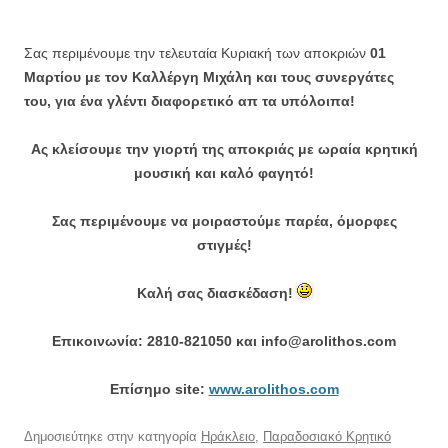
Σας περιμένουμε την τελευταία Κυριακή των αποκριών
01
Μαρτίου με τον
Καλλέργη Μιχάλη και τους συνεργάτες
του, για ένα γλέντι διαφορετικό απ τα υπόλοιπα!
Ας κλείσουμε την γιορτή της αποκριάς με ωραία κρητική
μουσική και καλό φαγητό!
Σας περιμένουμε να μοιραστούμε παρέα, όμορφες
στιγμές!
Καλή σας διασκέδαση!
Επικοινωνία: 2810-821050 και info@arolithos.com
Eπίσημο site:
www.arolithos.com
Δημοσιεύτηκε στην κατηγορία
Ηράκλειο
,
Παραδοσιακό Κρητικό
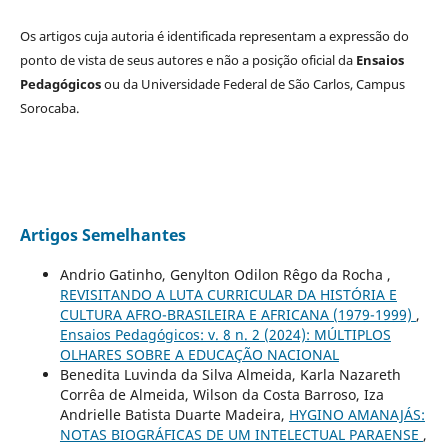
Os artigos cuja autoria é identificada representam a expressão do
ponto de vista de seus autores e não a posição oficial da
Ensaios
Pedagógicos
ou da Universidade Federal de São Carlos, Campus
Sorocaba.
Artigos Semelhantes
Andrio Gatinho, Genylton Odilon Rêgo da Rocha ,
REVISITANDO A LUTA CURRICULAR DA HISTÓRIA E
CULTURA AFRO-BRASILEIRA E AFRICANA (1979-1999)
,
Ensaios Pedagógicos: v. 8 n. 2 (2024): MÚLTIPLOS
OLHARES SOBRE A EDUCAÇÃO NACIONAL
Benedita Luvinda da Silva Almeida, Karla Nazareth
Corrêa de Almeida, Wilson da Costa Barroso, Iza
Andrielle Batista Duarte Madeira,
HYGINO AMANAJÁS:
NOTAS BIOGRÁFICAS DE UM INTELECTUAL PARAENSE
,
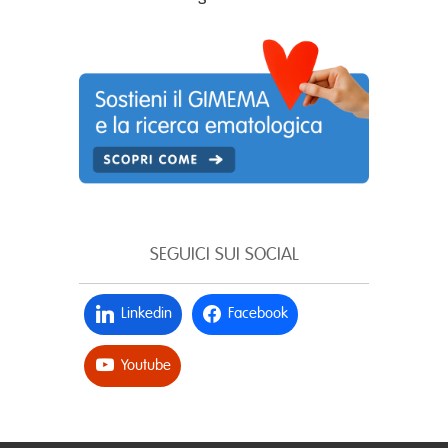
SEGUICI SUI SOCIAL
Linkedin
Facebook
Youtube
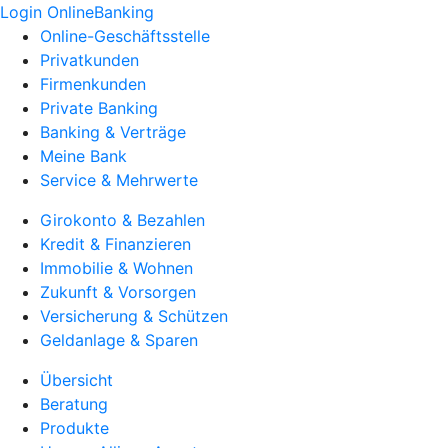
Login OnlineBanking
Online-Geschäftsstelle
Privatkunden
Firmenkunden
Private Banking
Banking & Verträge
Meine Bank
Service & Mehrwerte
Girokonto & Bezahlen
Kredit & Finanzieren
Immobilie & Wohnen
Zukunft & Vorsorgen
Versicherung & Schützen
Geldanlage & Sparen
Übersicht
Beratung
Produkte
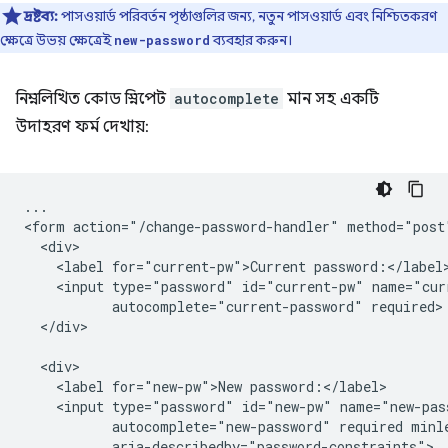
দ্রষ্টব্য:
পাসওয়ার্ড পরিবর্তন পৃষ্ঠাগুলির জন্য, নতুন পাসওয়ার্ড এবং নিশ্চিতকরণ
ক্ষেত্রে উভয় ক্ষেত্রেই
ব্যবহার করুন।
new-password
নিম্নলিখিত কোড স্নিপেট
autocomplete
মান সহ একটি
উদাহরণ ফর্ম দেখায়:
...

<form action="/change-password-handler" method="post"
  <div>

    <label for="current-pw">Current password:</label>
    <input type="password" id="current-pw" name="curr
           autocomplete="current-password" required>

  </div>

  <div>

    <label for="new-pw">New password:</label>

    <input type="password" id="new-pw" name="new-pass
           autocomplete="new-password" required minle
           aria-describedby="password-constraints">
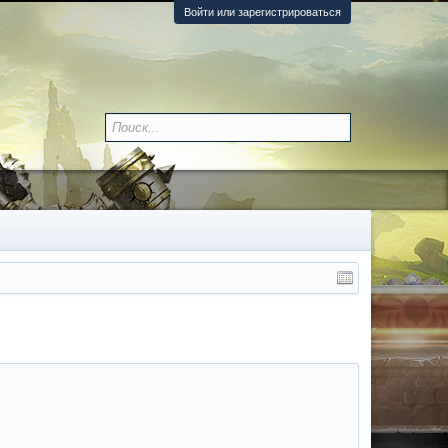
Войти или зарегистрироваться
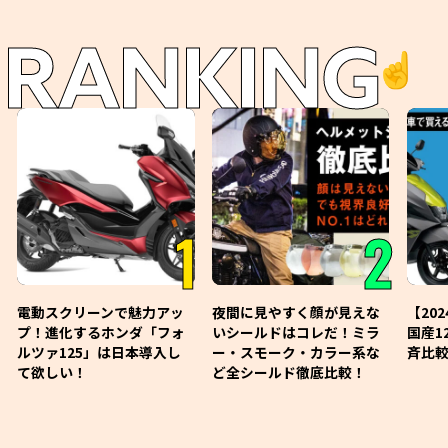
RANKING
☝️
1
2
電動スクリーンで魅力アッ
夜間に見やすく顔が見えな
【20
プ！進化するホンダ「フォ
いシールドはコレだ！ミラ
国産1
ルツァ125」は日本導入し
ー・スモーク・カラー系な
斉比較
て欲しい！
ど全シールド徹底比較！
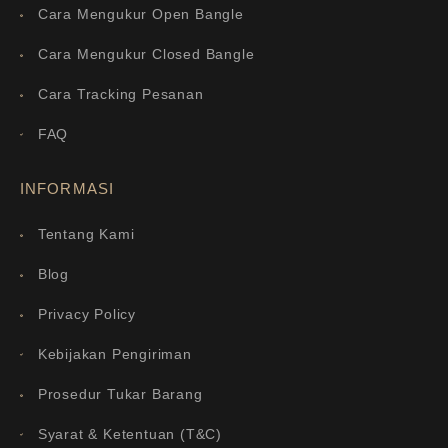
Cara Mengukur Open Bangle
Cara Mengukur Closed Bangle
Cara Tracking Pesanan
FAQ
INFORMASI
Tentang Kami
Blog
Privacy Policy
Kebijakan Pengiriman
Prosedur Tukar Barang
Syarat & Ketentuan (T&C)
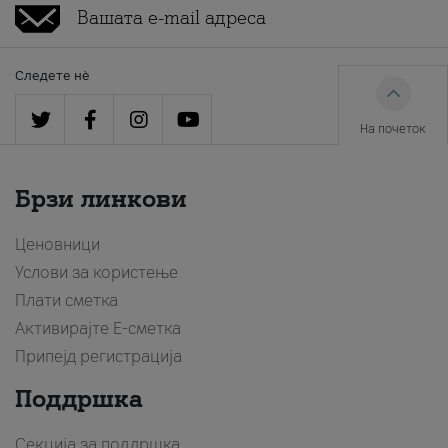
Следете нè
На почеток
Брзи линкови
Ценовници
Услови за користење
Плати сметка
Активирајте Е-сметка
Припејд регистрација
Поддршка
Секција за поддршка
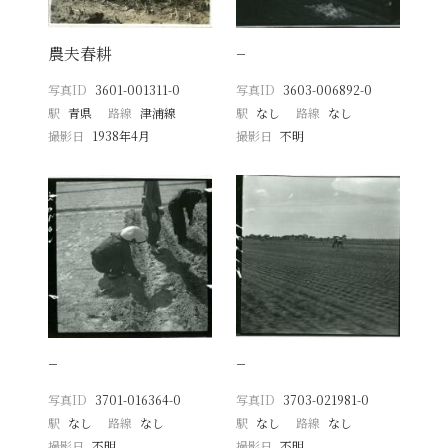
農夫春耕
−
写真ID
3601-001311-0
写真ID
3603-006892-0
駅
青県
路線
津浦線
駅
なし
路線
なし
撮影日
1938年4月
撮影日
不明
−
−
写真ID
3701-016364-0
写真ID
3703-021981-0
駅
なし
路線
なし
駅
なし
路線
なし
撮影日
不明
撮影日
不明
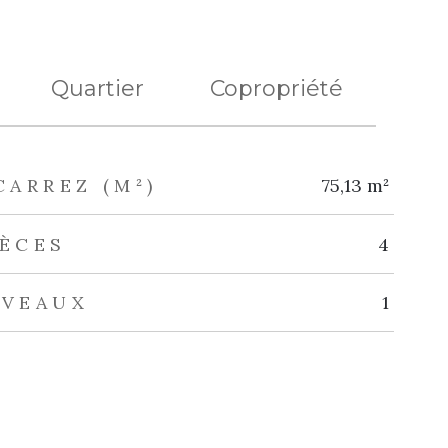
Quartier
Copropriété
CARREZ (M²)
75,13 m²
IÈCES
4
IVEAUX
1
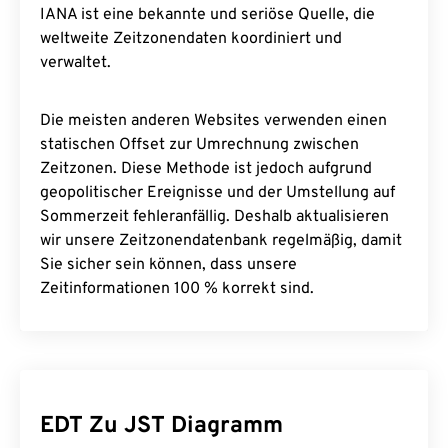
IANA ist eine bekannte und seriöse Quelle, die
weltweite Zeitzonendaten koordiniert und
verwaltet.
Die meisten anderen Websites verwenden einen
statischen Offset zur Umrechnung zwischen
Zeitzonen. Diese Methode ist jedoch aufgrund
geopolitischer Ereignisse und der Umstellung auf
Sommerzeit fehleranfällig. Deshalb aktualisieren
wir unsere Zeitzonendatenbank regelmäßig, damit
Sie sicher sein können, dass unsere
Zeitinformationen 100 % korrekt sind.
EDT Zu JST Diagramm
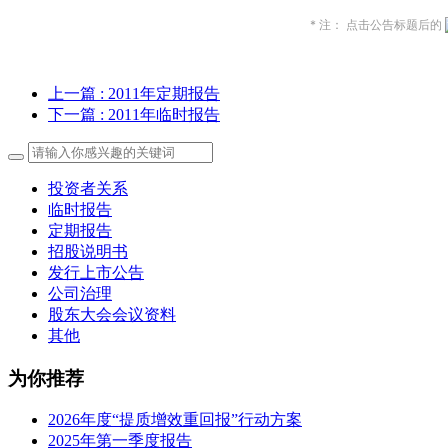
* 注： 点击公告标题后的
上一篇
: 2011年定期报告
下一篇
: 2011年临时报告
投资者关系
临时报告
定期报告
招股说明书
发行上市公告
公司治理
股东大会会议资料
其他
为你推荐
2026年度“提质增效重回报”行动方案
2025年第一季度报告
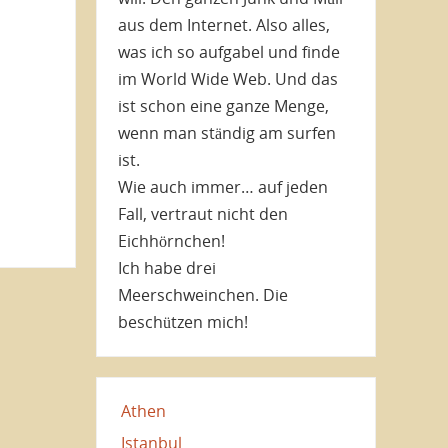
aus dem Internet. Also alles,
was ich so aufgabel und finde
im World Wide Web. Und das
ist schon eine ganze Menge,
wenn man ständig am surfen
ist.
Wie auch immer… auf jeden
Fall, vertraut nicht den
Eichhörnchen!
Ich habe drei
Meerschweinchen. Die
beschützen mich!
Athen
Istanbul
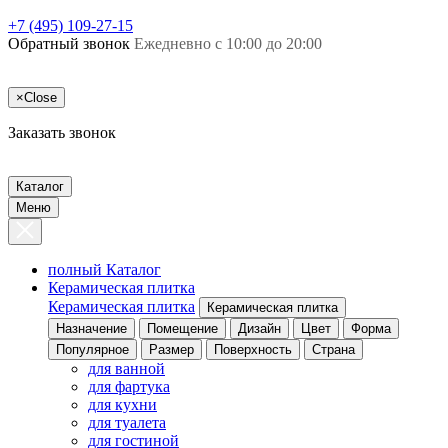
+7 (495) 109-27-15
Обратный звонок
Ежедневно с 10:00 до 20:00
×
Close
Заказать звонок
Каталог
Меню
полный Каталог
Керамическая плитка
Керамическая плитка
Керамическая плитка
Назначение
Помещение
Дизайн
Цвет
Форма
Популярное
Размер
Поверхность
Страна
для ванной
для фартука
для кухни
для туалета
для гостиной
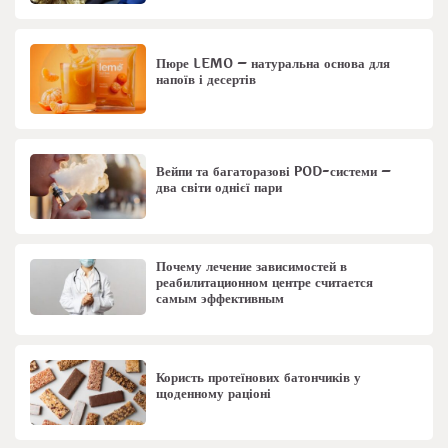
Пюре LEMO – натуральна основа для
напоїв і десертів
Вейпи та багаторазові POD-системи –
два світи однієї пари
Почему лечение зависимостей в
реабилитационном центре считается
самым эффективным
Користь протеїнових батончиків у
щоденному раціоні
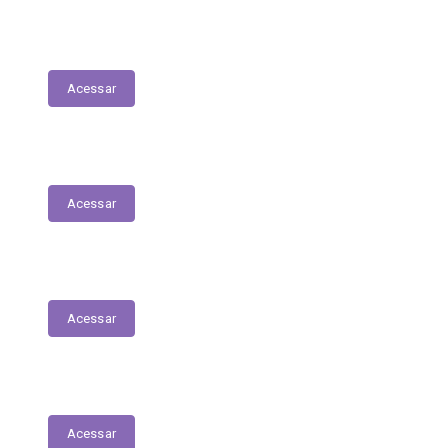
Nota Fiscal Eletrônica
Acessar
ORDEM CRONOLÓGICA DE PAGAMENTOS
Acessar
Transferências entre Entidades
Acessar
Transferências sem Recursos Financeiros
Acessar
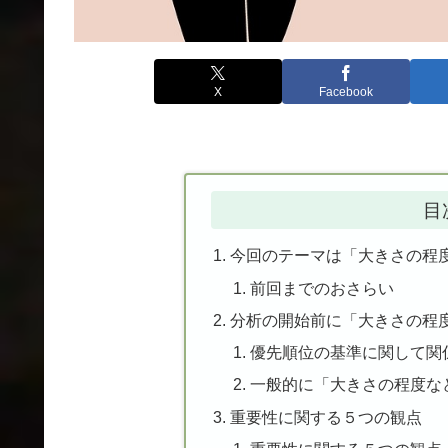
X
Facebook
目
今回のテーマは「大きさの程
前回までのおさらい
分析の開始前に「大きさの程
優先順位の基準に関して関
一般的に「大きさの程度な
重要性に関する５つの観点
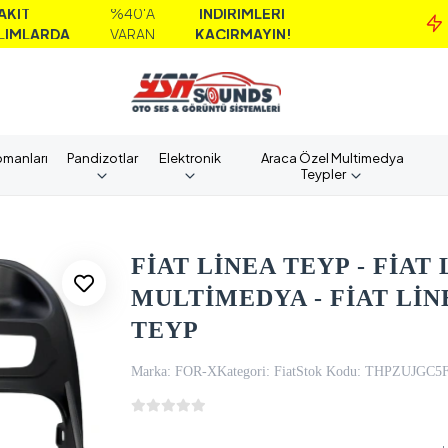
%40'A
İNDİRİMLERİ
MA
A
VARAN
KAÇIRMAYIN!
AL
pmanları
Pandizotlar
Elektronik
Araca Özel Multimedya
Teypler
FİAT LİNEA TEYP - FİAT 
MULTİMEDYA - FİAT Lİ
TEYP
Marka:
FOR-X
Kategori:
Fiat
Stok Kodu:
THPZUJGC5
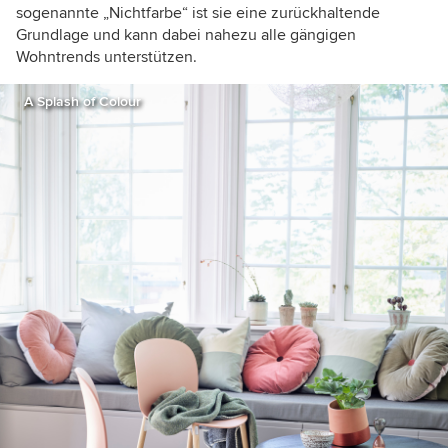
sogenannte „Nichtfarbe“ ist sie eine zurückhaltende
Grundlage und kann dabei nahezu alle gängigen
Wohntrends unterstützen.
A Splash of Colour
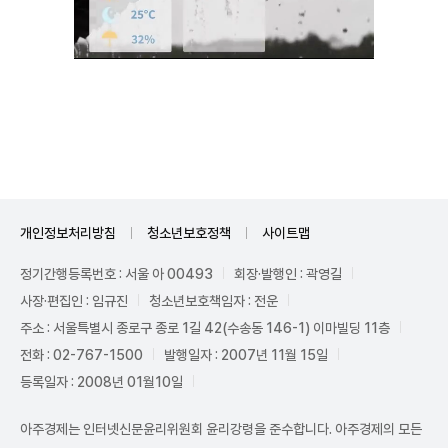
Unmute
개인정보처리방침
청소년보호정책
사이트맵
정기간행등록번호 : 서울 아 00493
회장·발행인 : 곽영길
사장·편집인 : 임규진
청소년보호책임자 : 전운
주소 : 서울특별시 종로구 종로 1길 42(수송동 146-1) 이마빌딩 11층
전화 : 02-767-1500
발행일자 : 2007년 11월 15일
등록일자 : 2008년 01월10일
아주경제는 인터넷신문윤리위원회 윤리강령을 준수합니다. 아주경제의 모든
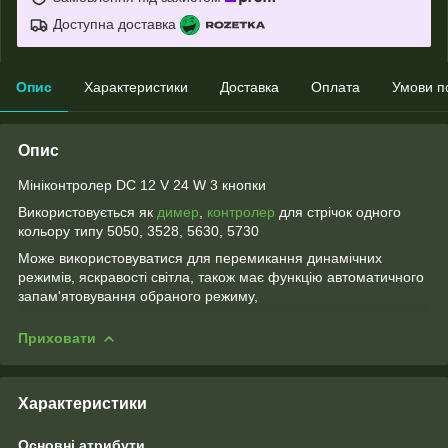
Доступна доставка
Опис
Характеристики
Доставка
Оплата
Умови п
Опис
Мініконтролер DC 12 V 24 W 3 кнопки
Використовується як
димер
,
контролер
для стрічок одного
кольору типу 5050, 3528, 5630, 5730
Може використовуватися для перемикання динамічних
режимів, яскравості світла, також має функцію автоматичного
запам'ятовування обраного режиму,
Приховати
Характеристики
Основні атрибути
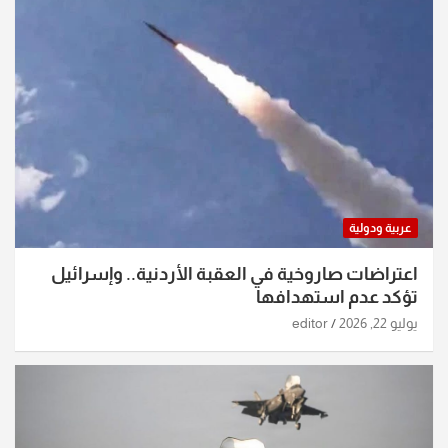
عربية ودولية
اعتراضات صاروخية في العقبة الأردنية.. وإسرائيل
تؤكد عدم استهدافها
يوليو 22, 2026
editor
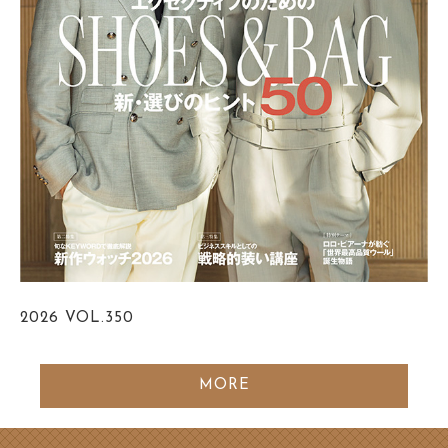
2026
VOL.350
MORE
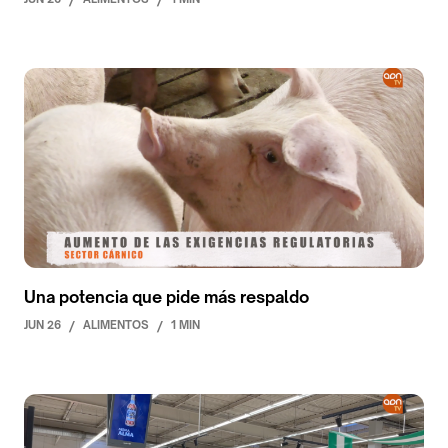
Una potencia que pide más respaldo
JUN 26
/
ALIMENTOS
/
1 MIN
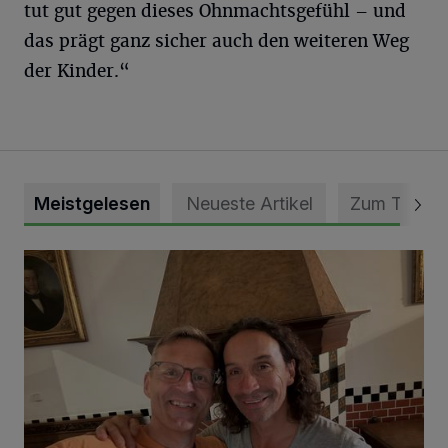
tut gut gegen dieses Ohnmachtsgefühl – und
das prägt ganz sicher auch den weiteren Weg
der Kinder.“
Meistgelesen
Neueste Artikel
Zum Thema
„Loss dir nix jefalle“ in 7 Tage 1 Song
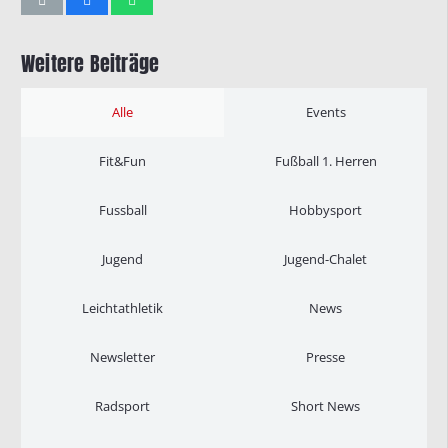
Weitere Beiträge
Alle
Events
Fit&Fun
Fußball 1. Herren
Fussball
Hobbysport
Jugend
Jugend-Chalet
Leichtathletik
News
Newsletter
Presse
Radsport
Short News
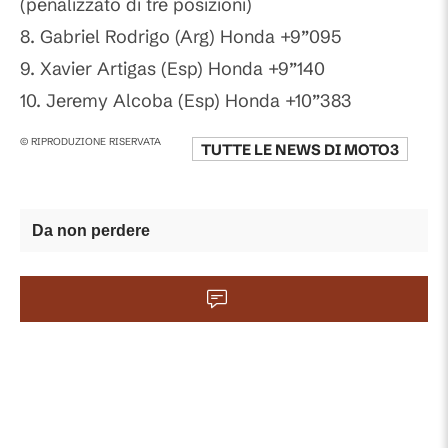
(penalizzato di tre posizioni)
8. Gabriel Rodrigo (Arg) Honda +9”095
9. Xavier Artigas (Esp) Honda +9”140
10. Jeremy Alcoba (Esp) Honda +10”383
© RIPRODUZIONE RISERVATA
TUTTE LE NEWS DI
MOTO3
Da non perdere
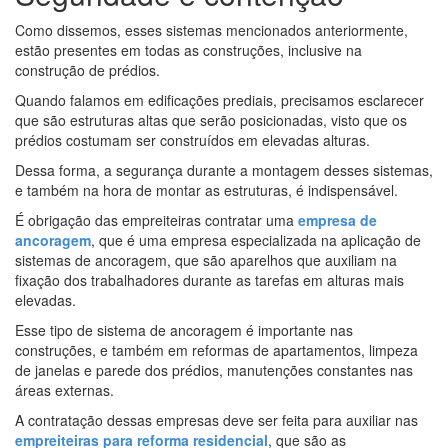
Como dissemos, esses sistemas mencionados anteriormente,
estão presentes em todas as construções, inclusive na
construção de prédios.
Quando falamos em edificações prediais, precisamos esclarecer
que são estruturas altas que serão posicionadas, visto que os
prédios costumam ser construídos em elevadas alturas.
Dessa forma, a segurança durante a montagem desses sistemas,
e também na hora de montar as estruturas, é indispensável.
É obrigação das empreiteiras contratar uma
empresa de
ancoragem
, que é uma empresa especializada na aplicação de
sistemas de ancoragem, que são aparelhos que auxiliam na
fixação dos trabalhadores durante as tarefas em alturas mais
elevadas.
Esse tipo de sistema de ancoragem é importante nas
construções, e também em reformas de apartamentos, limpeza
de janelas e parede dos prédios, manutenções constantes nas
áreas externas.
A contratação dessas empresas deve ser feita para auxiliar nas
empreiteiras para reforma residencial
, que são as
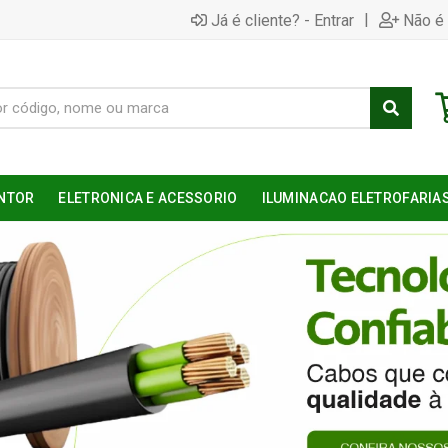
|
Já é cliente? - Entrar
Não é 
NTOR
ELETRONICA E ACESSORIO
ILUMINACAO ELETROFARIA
***
Within the material above, find every line containing the word "estruturas" and copy it.

que são estruturas altas que serão posicionadas, visto que os
e também na hora de montar as estruturas, é indispensável.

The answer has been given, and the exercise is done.